APPENDIX B

SINCE MY VIEW OF THE GREEK SITUATION seems not very widely held, I am glad to be able to quote in support of it (from Partisan Picture by Basil Davidson) a letter to the London Times of February 24, 1946, by Captain Francis Noel-Baker, M.P., who, says Mr. Davidson, “had been closely associated with Greek affairs during the war and spoke from long experience of Greece.”

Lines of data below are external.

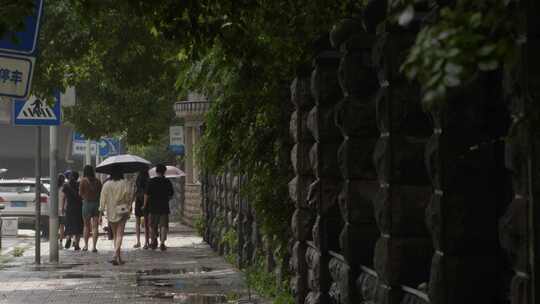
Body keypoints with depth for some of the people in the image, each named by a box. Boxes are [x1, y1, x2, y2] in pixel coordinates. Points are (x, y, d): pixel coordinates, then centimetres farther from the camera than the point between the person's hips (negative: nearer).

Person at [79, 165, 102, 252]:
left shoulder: (84, 180, -6)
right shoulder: (97, 181, 2)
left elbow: (80, 193, -2)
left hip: (87, 203, -2)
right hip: (96, 203, 2)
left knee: (86, 226, 13)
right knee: (95, 227, 2)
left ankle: (86, 245, 16)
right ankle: (94, 246, -4)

From 1942 onwards it was difficult to detect either objectivity or consistency in British policy towards Greece, and I believe that I am not alone in thinking that that policy was one of the causes of the civil war in which it culminated. In my view, two cardinal mistakes were made. First, ignoring the popular reaction against the pre-war Fascist dictatorship and against King George for his part in installing and maintaining that dictatorship, the British Government persisted right until the eve of liberation, in “hoping” (and working) for a royal restoration. Second, in their fear of the left wing (which in Greece, as elsewhere in Europe, was the core of the resistance movement), the British authorities did nothing to encourage “moderates” to join E.A.M. in the early days when it was not yet Communist-dominated, but, on the contrary, tried to create a “counter-balance” by building up “nationalist” groups of E.A.M.’s extreme political opponents. The tragedy of this policy was that it produced precisely that situation which it sought most desperately to avoid. Baffled and exasperated by British maneuvers, E.A.M. became more extremist, more Communist and eventually violently anti-British; whereas our “national” bulwark soon collapsed.